THE PROBLEM
Return only that part of the material below which starts with the line containing "to make science" and goes on through the line containing "research work has", restated exactly.

EXERCISE MATERIAL
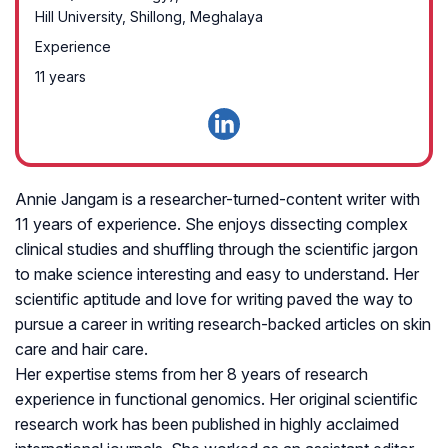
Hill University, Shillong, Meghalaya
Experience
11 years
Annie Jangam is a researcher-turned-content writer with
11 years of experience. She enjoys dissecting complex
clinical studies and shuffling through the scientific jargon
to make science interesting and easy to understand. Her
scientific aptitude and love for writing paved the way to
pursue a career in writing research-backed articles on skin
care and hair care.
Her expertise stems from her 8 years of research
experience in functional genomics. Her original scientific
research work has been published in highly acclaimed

--

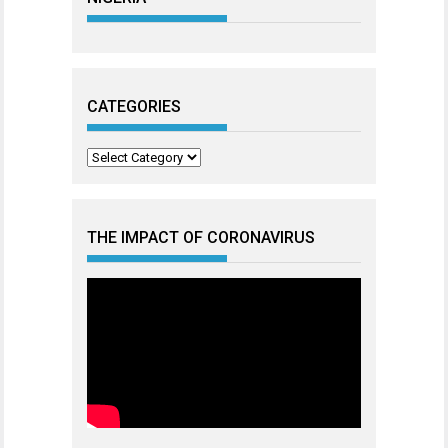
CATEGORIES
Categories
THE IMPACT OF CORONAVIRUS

COMPLETED TASK
to make science interesting and easy to understand. Her
scientific aptitude and love for writing paved the way to
pursue a career in writing research-backed articles on skin
care and hair care.
Her expertise stems from her 8 years of research
experience in functional genomics. Her original scientific
research work has been published in highly acclaimed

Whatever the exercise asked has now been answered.